Another sign of the times was that OMB's Office of Federal Procurement Policy issued a long-awaited final policy letter, which provides guidance to federal agencies on inherently governmental and critical functions.
The policy letter continues to use the statutory definition established under the Federal Activities Inventory Reform Act and explains what agencies must do when work is "closely associated" with inherently governmental functions.
In a key change from an earlier draft, the final version "expressly acknowledges that functions closely associated with inherently governmental functions and critical functions are often performed by both federal employees and contractors."
The policy letter also states that "reliance on contractors is not, by itself, a cause for concern," as long as federal officials adequately manage contractor performance, and notes that work should not be reserved for federal employees.
While it is too early to tell exactly what will happen, 2012 will likely be another tough year.
On the brighter side, progress was made throughout 2011 to improve federal performance management, diversity, and inclusion, and create pathways for students to enter the federal workforce.

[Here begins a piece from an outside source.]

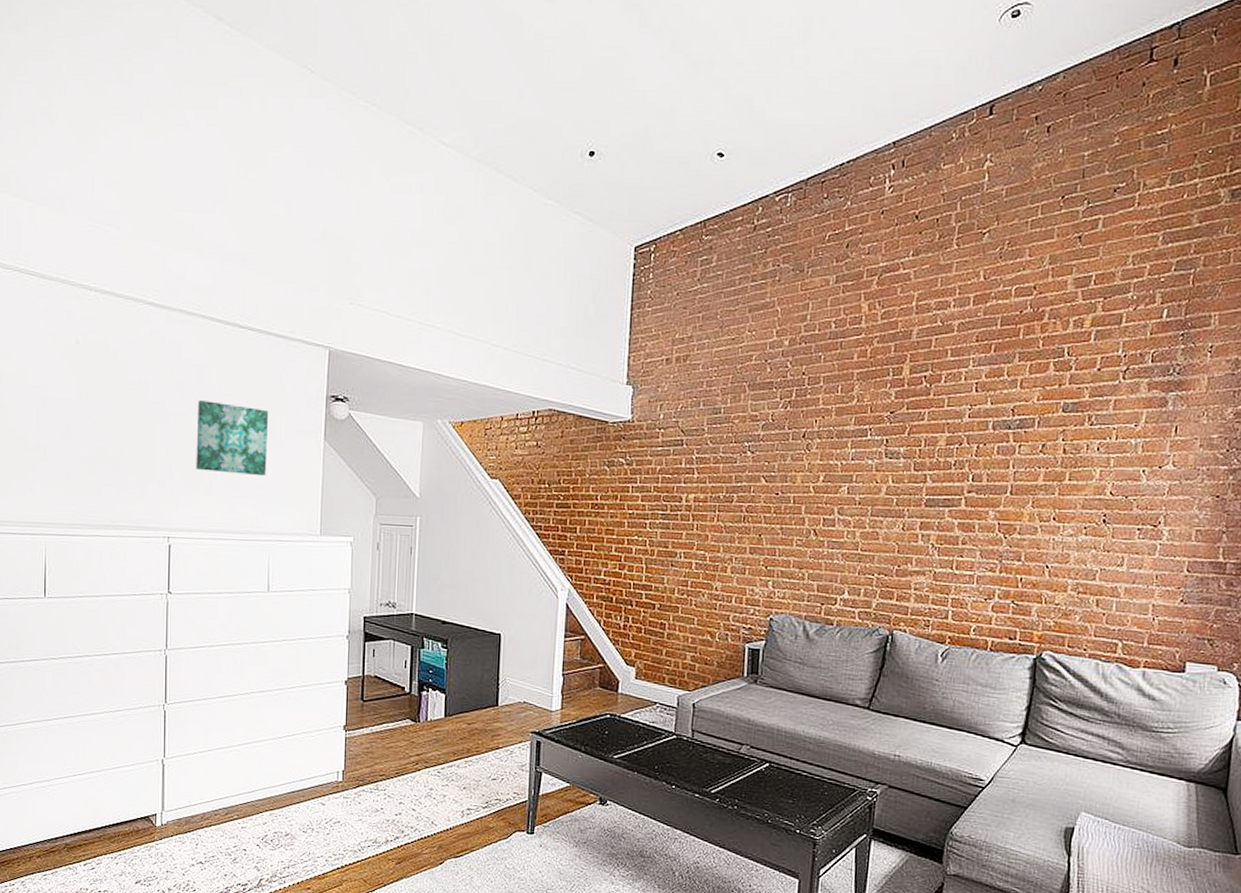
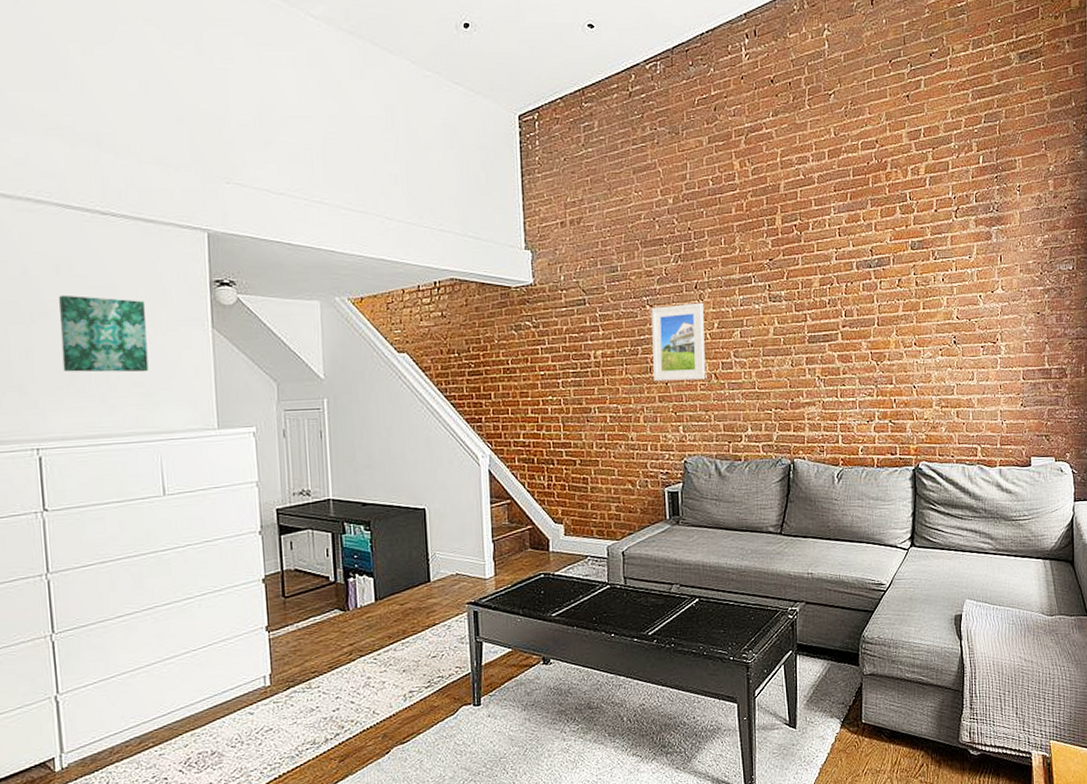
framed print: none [745,452,810,535] -> present [651,302,706,382]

The National Council on Federal Labor-Management Relations completed work on a new framework designed to help agencies improve performance management regardless of what type of appraisal system they use.
The framework, called GEAR -- for Goals, Engagement, Accountability and Results -- focuses on the following five key components:
* Articulate a high performance culture.
* Align employee performance management with organizational performance management.
* Implement accountability at all levels.
* Create a culture of engagement.
* Improve the assessment, selection, development, and training of supervisors.
OPM also made progress in developing standardized policies and tools to help unify all senior executives across the government, including a new SES onboarding framework, which was released in September. Work on a new SES performance-management system is expected to be completed by the end of the year.
Diversity and Inclusion
The plan establishes three goals and outlines specific action steps for each:
* Workforce diversity, which requires all federal agencies to "recruit from a diverse, qualified group of potential applicants to secure a high-performing workforce drawn from all segments of American society."
* Workplace inclusion, which requires all federal agencies to "cultivate a culture that encourages collaboration, flexibility, and fairness to enable individuals to contribute to their full potential and further retention."
* Sustainability, which requires all federal agencies to "develop structures and strategies to equip leaders with the ability to manage diversity, be accountable, measure results, refine approaches on the basis of such data, and institutionalize a culture of inclusion."
OPM is currently finalizing regulations to implement the new student Pathways Program, which will create a new Schedule D excepted service hiring authority and include:
* The Internship Program for current students, which will replace the Student Educational Employment Program.
* The Recent Graduates Program, which will provide opportunities for individuals who have recently graduated or obtained a certificate from qualifying education institutions to participate in a two-year career development program.
* The Presidential Management Fellows Program, which will become more student-friendly by aligning it with academic calendars and including individuals who have received a qualifying advanced degree within the last two years.
OPM Director John Berry recently told cyber FEDS® that he wants the new Pathways Programs up and running in time to allow 2012 graduates to benefit.
Agencies also made progress on hiring in general, with many dramatically reducing their hiring time frames, although some experts question whether the quality of hires was being sacrificed.